▶ _What is being asked_: An exact copy of all the data is required.

************

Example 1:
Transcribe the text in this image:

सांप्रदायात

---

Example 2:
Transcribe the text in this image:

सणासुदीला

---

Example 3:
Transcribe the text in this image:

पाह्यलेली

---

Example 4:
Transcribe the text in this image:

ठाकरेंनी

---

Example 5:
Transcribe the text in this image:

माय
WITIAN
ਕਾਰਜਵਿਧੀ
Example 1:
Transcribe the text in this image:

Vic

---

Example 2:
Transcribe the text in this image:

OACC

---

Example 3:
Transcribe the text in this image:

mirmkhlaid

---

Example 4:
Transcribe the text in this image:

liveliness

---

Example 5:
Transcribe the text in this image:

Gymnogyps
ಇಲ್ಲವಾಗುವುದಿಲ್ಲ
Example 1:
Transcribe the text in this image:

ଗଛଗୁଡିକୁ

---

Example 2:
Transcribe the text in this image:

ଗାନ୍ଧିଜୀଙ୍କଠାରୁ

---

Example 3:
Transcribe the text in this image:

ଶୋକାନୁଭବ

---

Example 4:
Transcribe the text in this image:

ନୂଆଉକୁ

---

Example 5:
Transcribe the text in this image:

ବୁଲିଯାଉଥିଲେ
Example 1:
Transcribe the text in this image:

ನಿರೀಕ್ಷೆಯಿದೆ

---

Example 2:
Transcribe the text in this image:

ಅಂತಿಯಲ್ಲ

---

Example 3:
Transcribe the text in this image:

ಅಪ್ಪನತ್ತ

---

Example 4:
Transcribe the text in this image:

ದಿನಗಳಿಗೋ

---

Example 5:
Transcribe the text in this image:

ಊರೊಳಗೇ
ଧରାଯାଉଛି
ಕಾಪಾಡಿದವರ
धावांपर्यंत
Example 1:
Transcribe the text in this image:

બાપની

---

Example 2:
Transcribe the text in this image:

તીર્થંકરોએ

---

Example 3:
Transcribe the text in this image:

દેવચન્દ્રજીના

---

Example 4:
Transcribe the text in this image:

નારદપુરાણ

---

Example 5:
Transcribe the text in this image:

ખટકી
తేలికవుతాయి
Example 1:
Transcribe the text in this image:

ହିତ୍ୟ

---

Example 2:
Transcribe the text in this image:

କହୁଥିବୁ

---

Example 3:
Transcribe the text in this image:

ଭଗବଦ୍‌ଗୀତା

************

▶ _Response box_:
Example 1:
Transcribe the text in this image:

सांप्रदायात

---

Example 2:
Transcribe the text in this image:

सणासुदीला

---

Example 3:
Transcribe the text in this image:

पाह्यलेली

---

Example 4:
Transcribe the text in this image:

ठाकरेंनी

---

Example 5:
Transcribe the text in this image:

माय
WITIAN
ਕਾਰਜਵਿਧੀ
Example 1:
Transcribe the text in this image:

Vic

---

Example 2:
Transcribe the text in this image:

OACC

---

Example 3:
Transcribe the text in this image:

mirmkhlaid

---

Example 4:
Transcribe the text in this image:

liveliness

---

Example 5:
Transcribe the text in this image:

Gymnogyps
ಇಲ್ಲವಾಗುವುದಿಲ್ಲ
Example 1:
Transcribe the text in this image:

ଗଛଗୁଡିକୁ

---

Example 2:
Transcribe the text in this image:

ଗାନ୍ଧିଜୀଙ୍କଠାରୁ

---

Example 3:
Transcribe the text in this image:

ଶୋକାନୁଭବ

---

Example 4:
Transcribe the text in this image:

ନୂଆଉକୁ

---

Example 5:
Transcribe the text in this image:

ବୁଲିଯାଉଥିଲେ
Example 1:
Transcribe the text in this image:

ನಿರೀಕ್ಷೆಯಿದೆ

---

Example 2:
Transcribe the text in this image:

ಅಂತಿಯಲ್ಲ

---

Example 3:
Transcribe the text in this image:

ಅಪ್ಪನತ್ತ

---

Example 4:
Transcribe the text in this image:

ದಿನಗಳಿಗೋ

---

Example 5:
Transcribe the text in this image:

ಊರೊಳಗೇ
ଧରାଯାଉଛି
ಕಾಪಾಡಿದವರ
धावांपर्यंत
Example 1:
Transcribe the text in this image:

બાપની

---

Example 2:
Transcribe the text in this image:

તીર્થંકરોએ

---

Example 3:
Transcribe the text in this image:

દેવચન્દ્રજીના

---

Example 4:
Transcribe the text in this image:

નારદપુરાણ

---

Example 5:
Transcribe the text in this image:

ખટકી
తేలికవుతాయి
Example 1:
Transcribe the text in this image:

ହିତ୍ୟ

---

Example 2:
Transcribe the text in this image:

କହୁଥିବୁ

---

Example 3:
Transcribe the text in this image:

ଭଗବଦ୍‌ଗୀତା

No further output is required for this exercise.